乾 この小説は10年前に発表したもので、その当時から、映像化は無理だろうと言われていて、でも僕には、こうしたら可能だという原案のようなものがあったんです。それはやったもの勝ちなので、早くやらないと誰かに先を超されてしまうかもしれないと心配していました。
――どんなアイデアを出されたかは、映画を観てのお楽しみですね。
乾 原作の小説ではある種のトリックを使っていますが、映画化するなら、映画のお約束を逆手に取ったトリックに置き換えるのが筋ですよね。あんまり言うとネタバレになっちゃうかな(笑)。
――そもそも、この小説を思い付いたいきさつは?
乾 宮部みゆきさんの小説「誰か Somebody」に、主人公の男性が妻と出会ったキッカケを振り返る回想シーンがあって、それがすごく好感を持たれるようなエピソードだったんです。読みながら、ベストセラー作家の書くものを見習わなきゃと思いながらも、僕が書くと、結局付き合っても大体別れるものだという話になってしまうだろうなあなんて考えていたところ、書き方を工夫すれば、最後の最後でびっくりするような話にできるかもと思い付いたんです。この作品が最初に本になったのは、原書房という出版社の本格ミステリー専門のレーベルだったので、ミステリーのはずなのに、読んでも読んでも恋愛の話ばかりで、一向に事件が起きないなぁと読んでいくうちに、最後に、ええっ!? と驚く話というのをあえて書いてみたという訳です。

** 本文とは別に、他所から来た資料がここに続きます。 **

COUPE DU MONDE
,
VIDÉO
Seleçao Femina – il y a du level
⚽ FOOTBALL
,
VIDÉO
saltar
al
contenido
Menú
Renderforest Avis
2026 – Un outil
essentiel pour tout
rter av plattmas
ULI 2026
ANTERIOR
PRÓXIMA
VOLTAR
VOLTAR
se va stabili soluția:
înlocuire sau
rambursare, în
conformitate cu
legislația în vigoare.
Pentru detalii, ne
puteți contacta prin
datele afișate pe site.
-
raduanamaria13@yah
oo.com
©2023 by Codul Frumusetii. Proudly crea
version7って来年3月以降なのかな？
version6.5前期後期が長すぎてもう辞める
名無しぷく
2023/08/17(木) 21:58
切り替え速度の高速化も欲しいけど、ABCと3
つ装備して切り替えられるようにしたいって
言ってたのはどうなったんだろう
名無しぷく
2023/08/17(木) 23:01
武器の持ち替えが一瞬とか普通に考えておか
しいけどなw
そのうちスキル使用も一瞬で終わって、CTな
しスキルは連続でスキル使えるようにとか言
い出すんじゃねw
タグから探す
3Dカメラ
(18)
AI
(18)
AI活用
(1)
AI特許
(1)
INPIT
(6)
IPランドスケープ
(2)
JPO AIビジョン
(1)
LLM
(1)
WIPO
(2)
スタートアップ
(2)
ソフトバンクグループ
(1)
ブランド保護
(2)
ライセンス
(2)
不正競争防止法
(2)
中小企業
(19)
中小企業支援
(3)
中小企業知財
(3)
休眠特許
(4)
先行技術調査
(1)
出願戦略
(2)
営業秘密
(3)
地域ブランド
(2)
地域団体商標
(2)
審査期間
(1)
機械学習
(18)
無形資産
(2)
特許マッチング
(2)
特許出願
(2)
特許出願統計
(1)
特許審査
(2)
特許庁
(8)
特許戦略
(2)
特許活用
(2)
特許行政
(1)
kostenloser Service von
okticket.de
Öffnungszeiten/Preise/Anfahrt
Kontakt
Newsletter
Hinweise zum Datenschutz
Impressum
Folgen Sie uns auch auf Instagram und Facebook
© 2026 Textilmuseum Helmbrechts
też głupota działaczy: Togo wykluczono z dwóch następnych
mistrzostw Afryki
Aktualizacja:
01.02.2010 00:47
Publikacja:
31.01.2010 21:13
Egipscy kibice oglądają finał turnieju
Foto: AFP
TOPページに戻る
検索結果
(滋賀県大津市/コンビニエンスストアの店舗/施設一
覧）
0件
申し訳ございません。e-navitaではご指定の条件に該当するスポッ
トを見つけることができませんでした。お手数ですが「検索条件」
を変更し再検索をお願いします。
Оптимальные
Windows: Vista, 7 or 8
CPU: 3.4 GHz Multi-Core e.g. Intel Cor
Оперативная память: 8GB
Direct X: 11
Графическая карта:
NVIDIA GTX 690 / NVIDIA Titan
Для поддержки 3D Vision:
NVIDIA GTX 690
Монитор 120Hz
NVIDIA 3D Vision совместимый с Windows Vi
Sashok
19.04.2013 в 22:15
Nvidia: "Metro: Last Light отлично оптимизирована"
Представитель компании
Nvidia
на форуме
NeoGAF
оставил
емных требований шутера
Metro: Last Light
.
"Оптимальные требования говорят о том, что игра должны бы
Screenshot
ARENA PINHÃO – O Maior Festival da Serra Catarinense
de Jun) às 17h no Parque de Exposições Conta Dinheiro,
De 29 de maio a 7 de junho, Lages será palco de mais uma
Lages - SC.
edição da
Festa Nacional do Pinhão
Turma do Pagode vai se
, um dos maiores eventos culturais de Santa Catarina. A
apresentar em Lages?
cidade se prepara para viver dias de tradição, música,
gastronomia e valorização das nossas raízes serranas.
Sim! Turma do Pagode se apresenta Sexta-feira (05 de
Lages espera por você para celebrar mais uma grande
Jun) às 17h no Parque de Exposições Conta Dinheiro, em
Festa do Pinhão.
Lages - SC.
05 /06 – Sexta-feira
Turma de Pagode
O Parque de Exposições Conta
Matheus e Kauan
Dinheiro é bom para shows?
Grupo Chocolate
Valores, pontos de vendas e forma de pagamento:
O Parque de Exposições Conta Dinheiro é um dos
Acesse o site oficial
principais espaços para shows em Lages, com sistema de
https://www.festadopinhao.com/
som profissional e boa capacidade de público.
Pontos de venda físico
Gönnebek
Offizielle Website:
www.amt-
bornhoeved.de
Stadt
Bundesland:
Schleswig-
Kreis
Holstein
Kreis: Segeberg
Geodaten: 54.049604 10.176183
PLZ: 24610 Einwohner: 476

――'80年代を舞台にして、当時のヒット曲を章タイトルにした訳は?
乾 最初は、タロットカードの恋人のカードをモチーフにしようと思って、恋人は22枚あるタロットカードの6番目なので、6か月の話にして、1か月ごとに1曲タイトルを付けようと考えました。’80年代を舞台にしたのは、僕がそのころ大学生だったからで、当時流行った曲は、やっぱり胸にキュンとくるんですよ(笑)。そういう曲にインスパイアされて物語を書きました。
――A面、B面の2部構成にした訳は。
乾 最初、タイトルを仮に「恋人たちの季節」にしていたのですが、色々話を練っているうちに、A面、B面の2部構成にするアイディアが浮かんで、その時に「恋人たちのアルバム」に変えたんです。結局、タイトルはまた変わってしまったけれど、アルバムみたいに6曲ずつの構成は残りました。